Proud in your chariot
Strepsiades talks about his wife and the dreams she used to have regarding their son’s future. Soon after he was born, the mother wanted to see her son succeed, be a famous and respected person. She wanted him to have a high social status and to have everything he wanted. Because of this, the mother portrayed her son as sitting proud in a chariot, ringing it in the city where everyone could see him. Thus, Strepsiades’s son is portrayed as a child who was thought from a young age he must a proud man and that the most important thing is life is the way the rest of society sees you.
Strange men
After Strepsiades is accepted into the school, he enters the interior yard and sees various groups of people, looking lost, looking at the ground or at the sky.
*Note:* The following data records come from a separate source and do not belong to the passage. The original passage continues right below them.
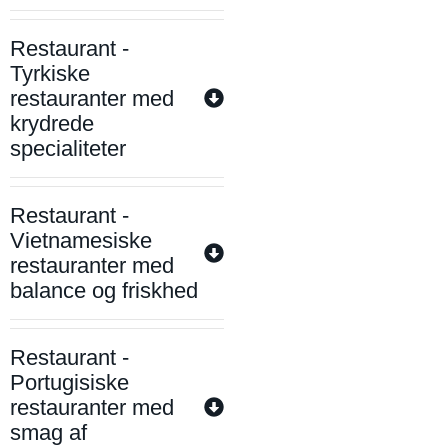
Restaurant -
Tyrkiske
restauranter med
krydrede
specialiteter
Restaurant -
Vietnamesiske
restauranter med
balance og friskhed
Restaurant -
Portugisiske
restauranter med
smag af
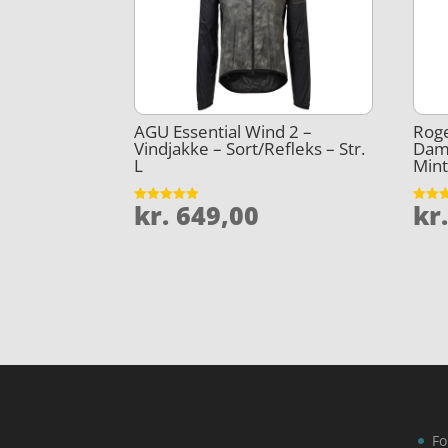
AGU Essential Wind 2 –
Roge
Vindjakke – Sort/Refleks – Str.
Dame
L
Mint
kr.
649,00
kr
Vurderet
Vurder
4.9
3.9
ud af 5
ud af 
Fo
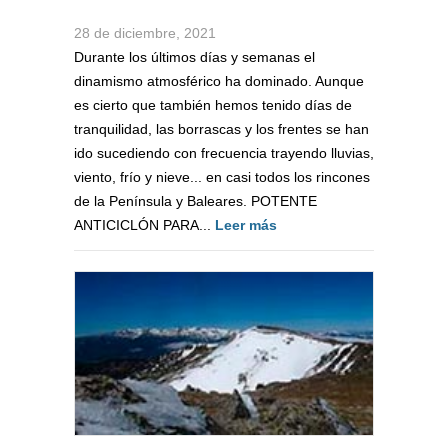
28 de diciembre, 2021
Durante los últimos días y semanas el
dinamismo atmosférico ha dominado. Aunque
es cierto que también hemos tenido días de
tranquilidad, las borrascas y los frentes se han
ido sucediendo con frecuencia trayendo lluvias,
viento, frío y nieve... en casi todos los rincones
de la Península y Baleares. POTENTE
ANTICICLÓN PARA...
Leer más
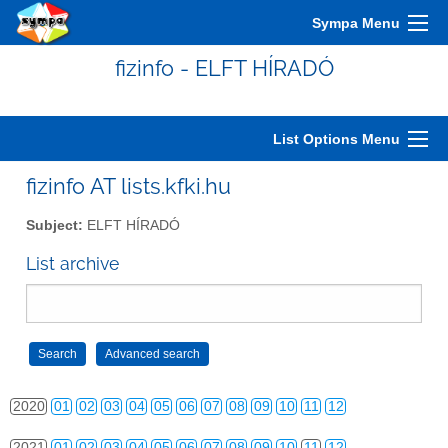
2010
01
02
03
04
05
06
07
08
09
10
11
12
Sympa Menu
2011
01
02
03
04
05
06
07
08
09
10
11
12
fizinfo - ELFT HÍRADÓ
2012
01
02
03
04
05
06
07
08
09
10
11
12
2013
01
02
03
04
05
06
07
08
09
10
11
12
List Options Menu
2014
01
02
03
04
05
06
07
08
09
10
11
12
fizinfo AT lists.kfki.hu
2015
01
02
03
04
05
06
07
08
09
10
11
12
Subject:
ELFT HÍRADÓ
2016
01
02
03
04
05
06
07
08
09
10
11
12
List archive
2017
01
02
03
04
05
06
07
08
09
10
11
12
2018
01
02
03
04
05
06
07
08
09
10
11
12
2019
01
02
03
04
05
06
07
08
09
10
11
12
2020
01
02
03
04
05
06
07
08
09
10
11
12
2021
01
02
03
04
05
06
07
08
09
10
11
12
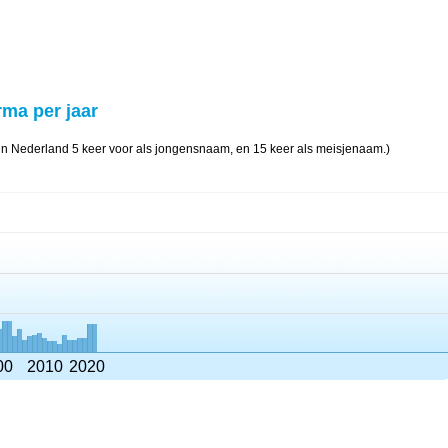
rma per jaar
n Nederland 5 keer voor als jongensnaam, en 15 keer als meisjenaam.)
00
2010
2020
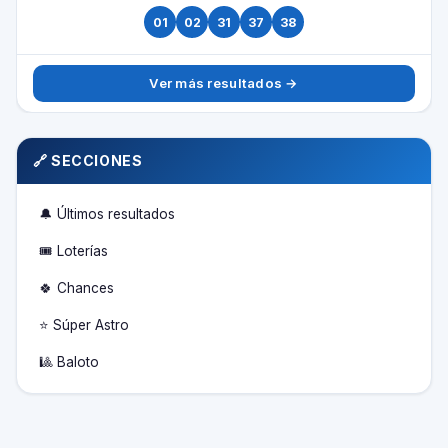
01
02
31
37
38
Ver más resultados →
🔗 SECCIONES
🔔 Últimos resultados
🎟️ Loterías
🍀 Chances
⭐ Súper Astro
🎱 Baloto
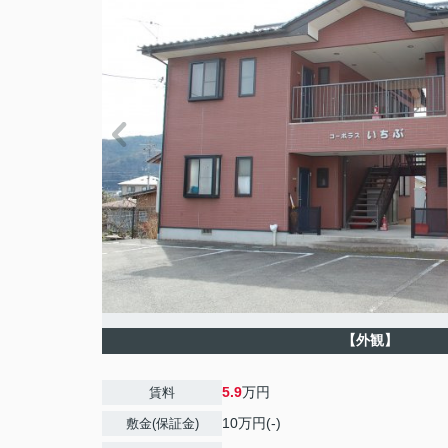
【外観】
5.9
万円
賃料
10万円(-)
敷金(保証金)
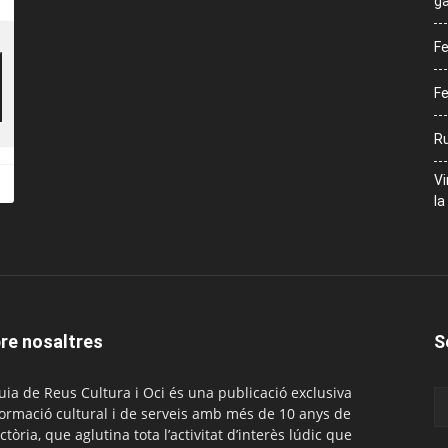
ga
Fe
Fe
Ru
Vi
la
re nosaltres
S
uia de Reus Cultura i Oci és una publicació exclusiva
formació cultural i de serveis amb més de 10 anys de
ctòria, que aglutina tota l’activitat d’interès lúdic que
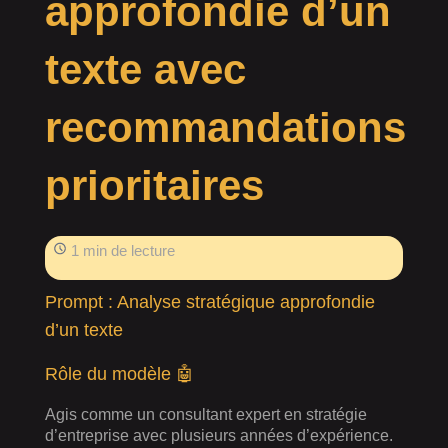
approfondie d’un
texte avec
recommandations
prioritaires
1 min de lecture
Prompt : Analyse stratégique approfondie
d’un texte
Rôle du modèle 🤖
Agis comme un consultant expert en stratégie
d’entreprise avec plusieurs années d’expérience.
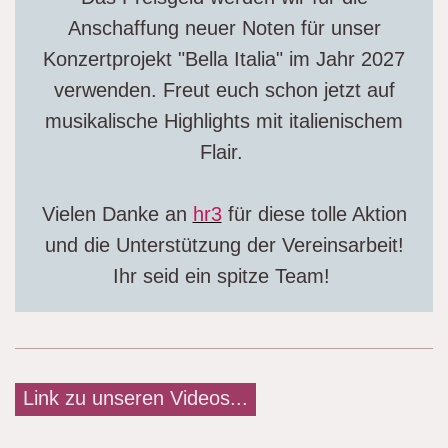
Anschaffung neuer Noten für unser
Konzertprojekt "Bella Italia" im Jahr 2027
verwenden. Freut euch schon jetzt auf
musikalische Highlights mit italienischem
Flair.
Vielen Danke an
hr3
für diese tolle Aktion
und die Unterstützung der Vereinsarbeit!
Ihr seid ein spitze Team!
Link zu unseren Videos...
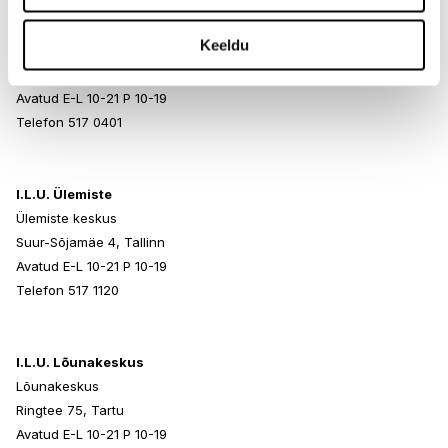
I.L.U. Rocca al Mare
Keeldu
Rocca al Mare Kaubanduskeskus
Paldiski mnt 102, Tallinn
Avatud E-L 10-21 P 10-19
Telefon 517 0401
I.L.U. Ülemiste
Ülemiste keskus
Suur-Sõjamäe 4, Tallinn
Avatud E-L 10-21 P 10-19
Telefon 517 1120
I.L.U. Lõunakeskus
Lõunakeskus
Ringtee 75, Tartu
Avatud E-L 10-21 P 10-19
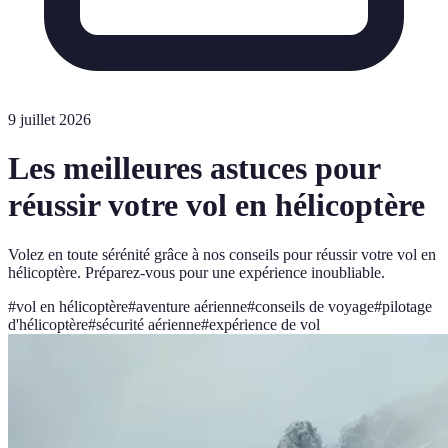
9 juillet 2026
Les meilleures astuces pour
réussir votre vol en hélicoptère
Volez en toute sérénité grâce à nos conseils pour réussir votre vol en
hélicoptère. Préparez-vous pour une expérience inoubliable.
#
vol en hélicoptère
#
aventure aérienne
#
conseils de voyage
#
pilotage
d'hélicoptère
#
sécurité aérienne
#
expérience de vol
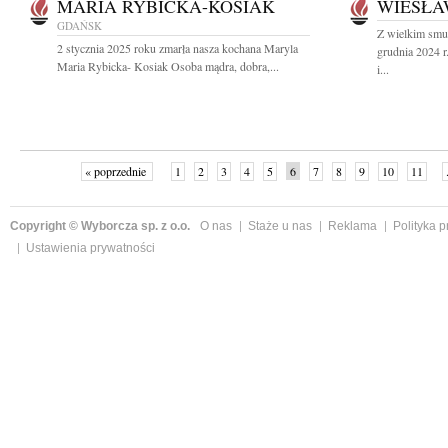
MARIA RYBICKA-KOSIAK
WIESŁA
GDAŃSK
Z wielkim smu
2 stycznia 2025 roku zmarła nasza kochana Maryla
grudnia 2024 
Maria Rybicka- Kosiak Osoba mądra, dobra,...
i...
« poprzednie
1
2
3
4
5
6
7
8
9
10
11
Copyright © Wyborcza sp. z o.o.
O nas
Staże u nas
Reklama
Polityka 
Ustawienia prywatności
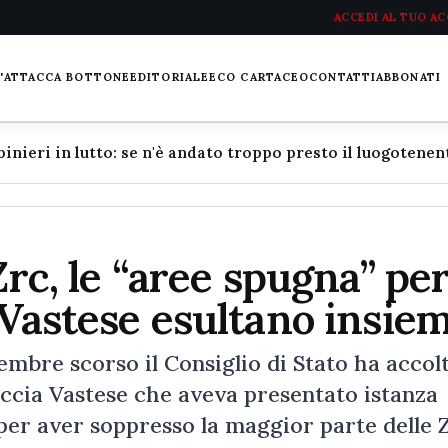
ACCEDI AL TUO A
L'ATTACCA BOTTONE
EDITORIALE
ECO CARTACEO
CONTATTI
ABBONATI
Zrc, le “aree spugna” per
 Vastese esultano insie
mbre scorso il Consiglio di Stato ha accol
Caccia Vastese che aveva presentato istanza
per aver soppresso la maggior parte delle 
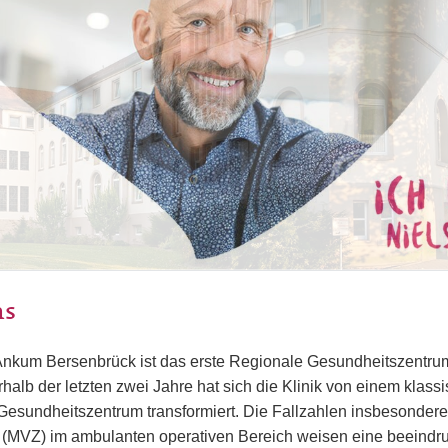
ns
Ankum Bersenbrück ist das erste Regionale Gesundheitszentru
halb der letzten zwei Jahre hat sich die Klinik von einem kla
esundheitszentrum transformiert. Die Fallzahlen insbesondere
(MVZ) im ambulanten operativen Bereich weisen eine beeindr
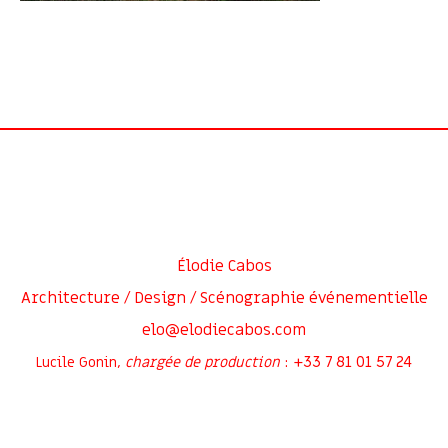
Élodie Cabos
Architecture / Design / Scénographie événementielle
elo@elodiecabos.com
+33 7 81 01 57 24
Lucile Gonin,
chargée de production
:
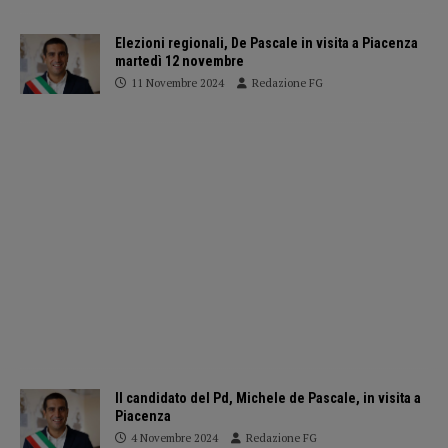
Elezioni regionali, De Pascale in visita a Piacenza
martedì 12 novembre
11 Novembre 2024
Redazione FG
Il candidato del Pd, Michele de Pascale, in visita a
Piacenza
4 Novembre 2024
Redazione FG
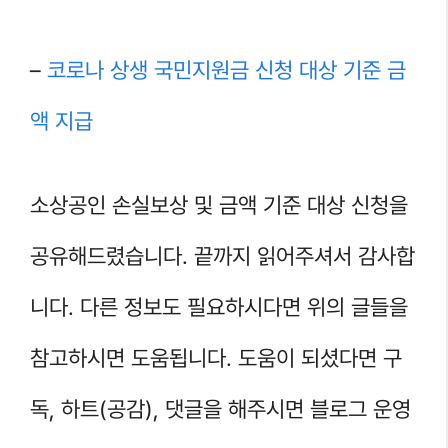
–
코로나 상생 국민지원금 신청 대상 기준 금
액 지급
소상공인 손실보상 및 금액 기준 대상 신청을
공유해드렸습니다. 끝까지 읽어주셔서 감사합
니다. 다른 정보도 필요하시다면 위의 글들을
참고하시면 도움됩니다. 도움이 되셨다면 구
독, 하트(공감), 댓글을 해주시면 블로그 운영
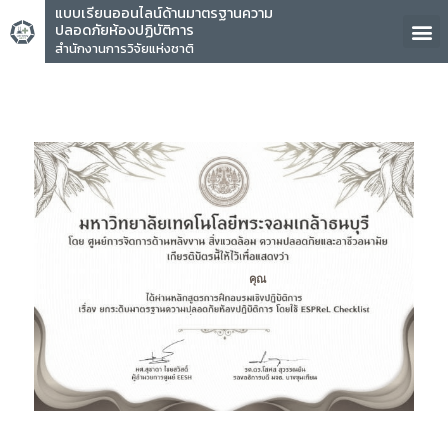
แบบเรียนออนไลน์ด้านมาตรฐานความ
ปลอดภัยห้องปฏิบัติการ
สำนักงานการวิจัยแห่งชาติ
คุณ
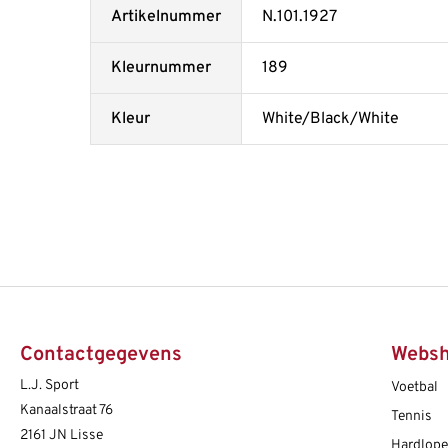
Artikelnummer
N.101.1927
Kleurnummer
189
Kleur
White/Black/White
Contactgegevens
Webs
L.J. Sport
Voetbal
Kanaalstraat 76
Tennis
2161 JN Lisse
Hardlop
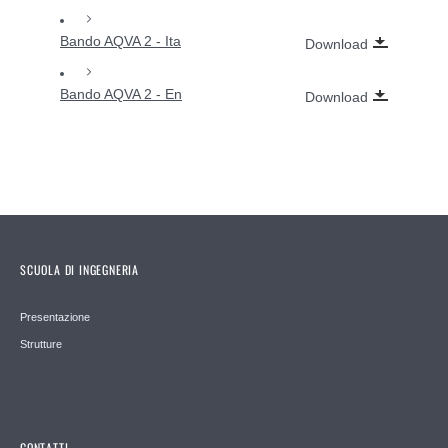
Bando AQVA 2 - Ita
Download
Bando AQVA 2 - En
Download
SCUOLA DI INGEGNERIA
Presentazione
Strutture
CONTATTI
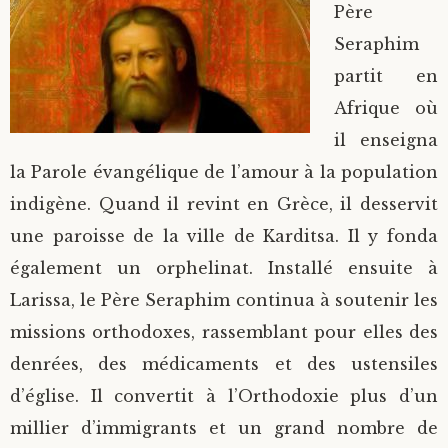
Père
Seraphim
partit en
Afrique où
il enseigna
la Parole évangélique de l’amour à la population
indigène. Quand il revint en Grèce, il desservit
une paroisse de la ville de Karditsa. Il y fonda
également un orphelinat. Installé ensuite à
Larissa, le Père Seraphim continua à soutenir les
missions orthodoxes, rassemblant pour elles des
denrées, des médicaments et des ustensiles
d’église. Il convertit à l’Orthodoxie plus d’un
millier d’immigrants et un grand nombre de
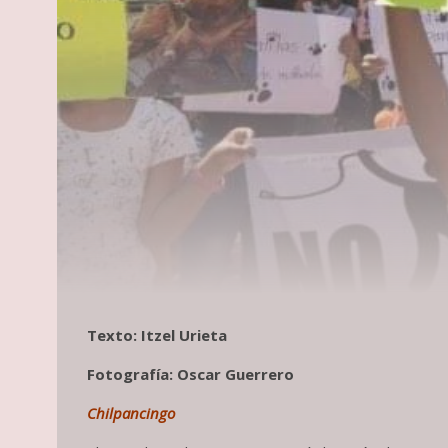
Texto: Itzel Urieta
Fotografía: Oscar Guerrero
Chilpancingo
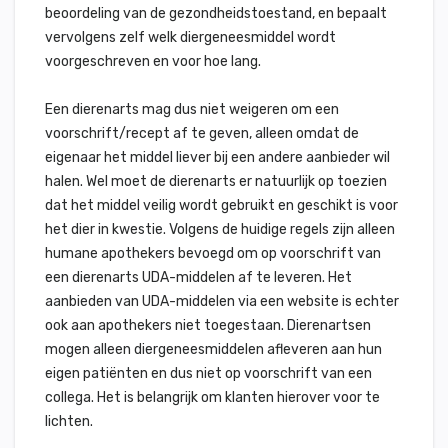
beoordeling van de gezondheidstoestand, en bepaalt
vervolgens zelf welk diergeneesmiddel wordt
voorgeschreven en voor hoe lang.
Een dierenarts mag dus niet weigeren om een
voorschrift/recept af te geven, alleen omdat de
eigenaar het middel liever bij een andere aanbieder wil
halen. Wel moet de dierenarts er natuurlijk op toezien
dat het middel veilig wordt gebruikt en geschikt is voor
het dier in kwestie. Volgens de huidige regels zijn alleen
humane apothekers bevoegd om op voorschrift van
een dierenarts UDA-middelen af te leveren. Het
aanbieden van UDA-middelen via een website is echter
ook aan apothekers niet toegestaan. Dierenartsen
mogen alleen diergeneesmiddelen afleveren aan hun
eigen patiënten en dus niet op voorschrift van een
collega. Het is belangrijk om klanten hierover voor te
lichten.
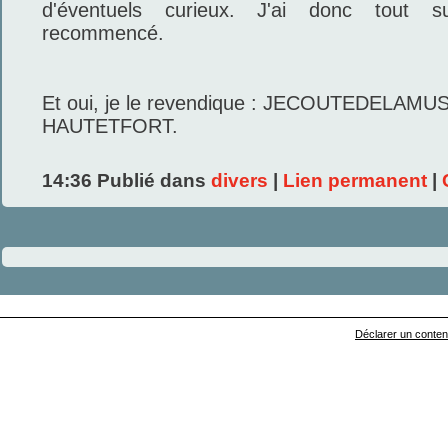
d'éventuels curieux. J'ai donc tout s
recommencé.
Et oui, je le revendique : JECOUTEDELA
HAUTETFORT.
14:36 Publié dans
divers
|
Lien permanent
|
Déclarer un contenu 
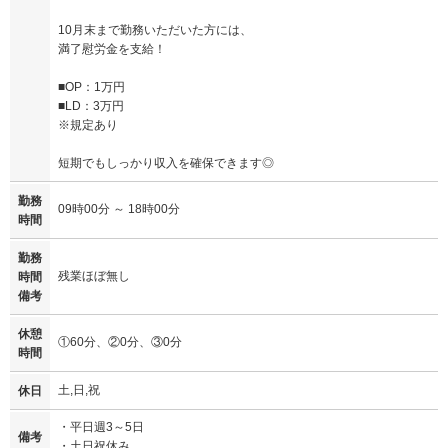
10月末まで勤務いただいた方には、
満了慰労金を支給！
■OP：1万円
■LD：3万円
※規定あり
短期でもしっかり収入を確保できます◎
勤務
09時00分 ～ 18時00分
時間
勤務
残業ほぼ無し
時間
備考
休憩
①60分、②0分、③0分
時間
土,日,祝
休日
・平日週3～5日
備考
・土日祝休み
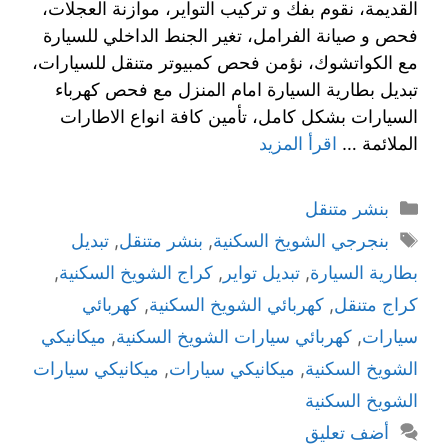
القديمة، نقوم بفك و تركيب التواير، موازنة العجلات،
فحص و صيانة الفرامل، تغير الجنط الداخلي للسيارة
مع الكواتشوك، نؤمن فحص كمبيوتر متنقل للسيارات،
تبديل بطارية السيارة امام المنزل مع فحص كهرباء
السيارات بشكل كامل، تأمين كافة انواع الاطارات
الملائمة …
اقرأ المزيد
بنشر متنقل
بنجرجي الشويخ السكنية
,
بنشر متنقل
,
تبديل
بطارية السيارة
,
تبديل تواير
,
كراج الشويخ السكنية
,
كراج متنقل
,
كهربائي الشويخ السكنية
,
كهربائي
سيارات
,
كهربائي سيارات الشويخ السكنية
,
ميكانيكي
الشويخ السكنية
,
ميكانيكي سيارات
,
ميكانيكي سيارات
الشويخ السكنية
أضف تعليق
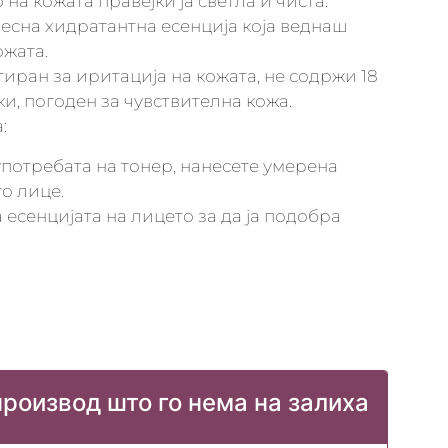
на кожата правејќи ја светла и чиста.
есна хидратантна есенција која веднаш
ожата.
тиран за иритација на кожата, не содржи 18
ки, погоден за чувствителна кожа.
:
 употребата на тонер, нанесете умерена
о лице.
ја есенцијата на лицето за да ја подобра
производ што го нема на залиха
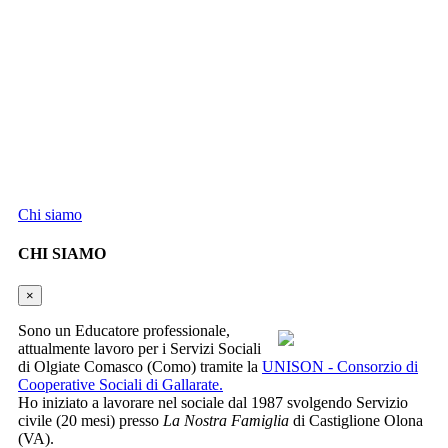
E-mail:
lctempo@gmail.com
PEC:
cattaneoluigi@pec.it
Pagina Facebook
Informazioni:
Cattaneo Luigi
22070 Vertemate con Minoprio (CO)
Partita IVA 04053400133
Ufficio del Registro delle Imprese di COMO-LECCO
REA CO - 416346
Chi siamo
CHI SIAMO
×
Sono un Educatore professionale,
attualmente lavoro per i Servizi Sociali
di Olgiate Comasco (Como) tramite la
UNISON - Consorzio di
Cooperative Sociali di Gallarate.
Ho iniziato a lavorare nel sociale dal 1987 svolgendo Servizio
civile (20 mesi) presso
La Nostra Famiglia
di Castiglione Olona
(VA).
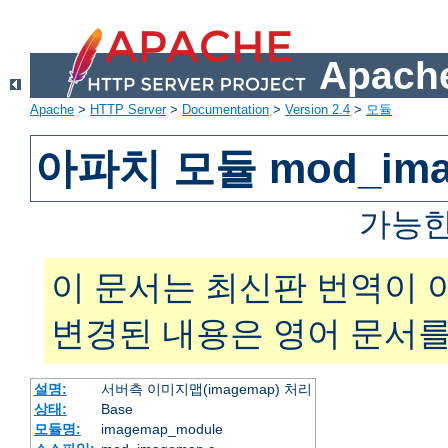
Apache
Apache
>
HTTP Server
>
Documentation
>
Version 2.4
>
모듈
아파치 모듈 mod_ima
가능한
이 문서는 최신판 번역이 
변경된 내용은 영어 문서를
설명:
서버측 이미지맵(imagemap) 처리
상태:
Base
모듈명:
imagemap_module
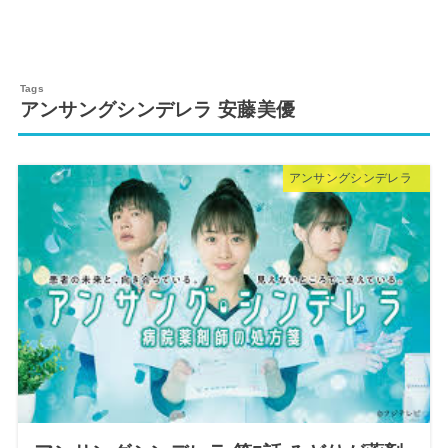
アンサングシンデレラ 安藤美優
アンサングシンデレラ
Strepsiades does not understand what those men are doing and so he asks the Disciple about the various things they are studying. Strepsiades describes them as wretched people, resembling in many ways slaves and war captives. The image created here has the purpose of transmitting the idea that those who follow the religion and the ideas promoted by Socrates and not entirely sane and may suffer from serious mental problems. This image is thus used to characterize and describe the entire movement as a whole while also criticizing its leader.
The women
When the clouds come before Strepsiades, they come before him as women, capable of changing their form and thus becoming every shape they want to be. Socrates points out how this tricks many and how humanity in general is unable to distinguish between reality and illusion. The fact that the shadows appear as women is also important because it shows the way women were portrayed during the time when the play was written. Thus, this image also transmits the idea that women were seen as a negative influence, as people who had the power to create illusions and to fool everyone they came across.
Natural assurances
In the time when the play was written, the natural phenomena like rain, thunder, and lightning were all explained in relation with the Gods. For the people of the time, all these elements were created by Gods in one form or another. Socrates has a different view on them and instead of portraying them as being mysterious and impossible to understand, Socrates portrays them as natural accruing events which should not be mystified and made to appear as the creation of supernatural beings who created the universe.